Strange grounding problem

Adrian Graham binarydinosaurs at
Thu Sep 28 18:51:54 CDT 2017

Hi all,

I removed the CD401068CM and capacitors and made up an identical startup circuit on a breadboard with a pair of LEDs and it worked fine, 3 second delay for ‘reset’ (yellow LED) and another 3 second delay for ‘pwrup’ (red LED). Just before reassembly I noticed the holes on the board for the PWRUP cap were dirty so I cleaned that and the surrounding area off with IPA and soldered everything back in.

It works! It only reports 16K RAM though so there’s a fault in bank 1, I’ll deal with that later.

Thanks for the pointers :)

Binary Dinosaurs - Celebrating Computing History from 1972 onwards

> On 28 Sep 2017, at 03:08, Jerry Weiss <jsw at> wrote:
>> On Sep 27, 2017, at 8:14 PM, Charles Dickman via cctalk <cctalk at> wrote:
>> On Wed, Sep 27, 2017 at 8:23 PM, Adrian Graham via cctalk
>> <cctalk at> wrote:
>>> Schematic for the circuits is here - <> - top circuit is PWRUP and the bottom one is RESET that goes straight to the Z80.
>> CD4000 logic can't handle inputs pulled above the power pin or below
>> the ground pin without the possibility of malfunctioning or even
>> complete failure. Google for "CD4000 parasitic SCR" or "CMOS
>> latch-up". When power is cycled rapidly, the caps will still have
>> charge which could cause the latch-up. I did some industrial control
>> designs with CD4000 and used similar timing circuits, but always
>> included diodes to prevent inputs from being driven too high or too
>> low. I would have put diodes across both of the resistors.

*EXCERPTED DATA:*
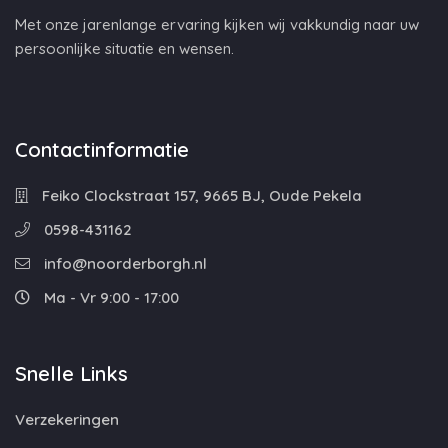
Met onze jarenlange ervaring kijken wij vakkundig naar uw
persoonlijke situatie en wensen.
Contactinformatie
Feiko Clockstraat 157, 9665 BJ, Oude Pekela
0598-431162
info@noorderborgh.nl
Ma - Vr 9:00 - 17:00
Snelle Links
Verzekeringen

*PARTS OF THE EXERCISE:*
1/ Explain, in one to three sentences, why the quoted reply in the grounding-problem thread recommends putting diodes across both resistors.
2/ In the grounding-problem thread, rewrite the stretch from "Thanks for the" through "to the Z80.", changing "Schematic" to "Diagram".
3/ Continue the grounding-problem thread from the point where it stops.

*RESPONSES:*
1/ CD4000 logic can malfunction or fail outright if its inputs are pulled above the power pin or below the ground pin. When power is cycled rapidly, the capacitors still hold charge, and that can cause latch-up. Diodes keep the inputs from being driven too high or too low.

2/
Thanks for the pointers :)

Binary Dinosaurs - Celebrating Computing History from 1972 onwards

> On 28 Sep 2017, at 03:08, Jerry Weiss <jsw at> wrote:
>> On Sep 27, 2017, at 8:14 PM, Charles Dickman via cctalk <cctalk at> wrote:
>> On Wed, Sep 27, 2017 at 8:23 PM, Adrian Graham via cctalk
>> <cctalk at> wrote:
>>> Diagram for the circuits is here - <> - top circuit is PWRUP and the bottom one is RESET that goes straight to the Z80.

3/
>> Adding your probes may change the currents inside the chip that change
>> the latch-up behavior. Of course it also only makes sense if the power
>> is cycled quickly for some value of quickly. Others may have an
>> explanation, but that was my first thought from looking at the
>> schematic.
>> -chuck
> The capacitors may have become leaky, and start to as resistors in the 100K ohms range.
> If so, the circuit now contains a voltage divider and and not meet the threshold needed for 
> the logic gate to switch.  The probes have their own resistive component and thus
> shift the other side of the divider, which puts the signal back into a functional range for
> the Schmitt Trigger.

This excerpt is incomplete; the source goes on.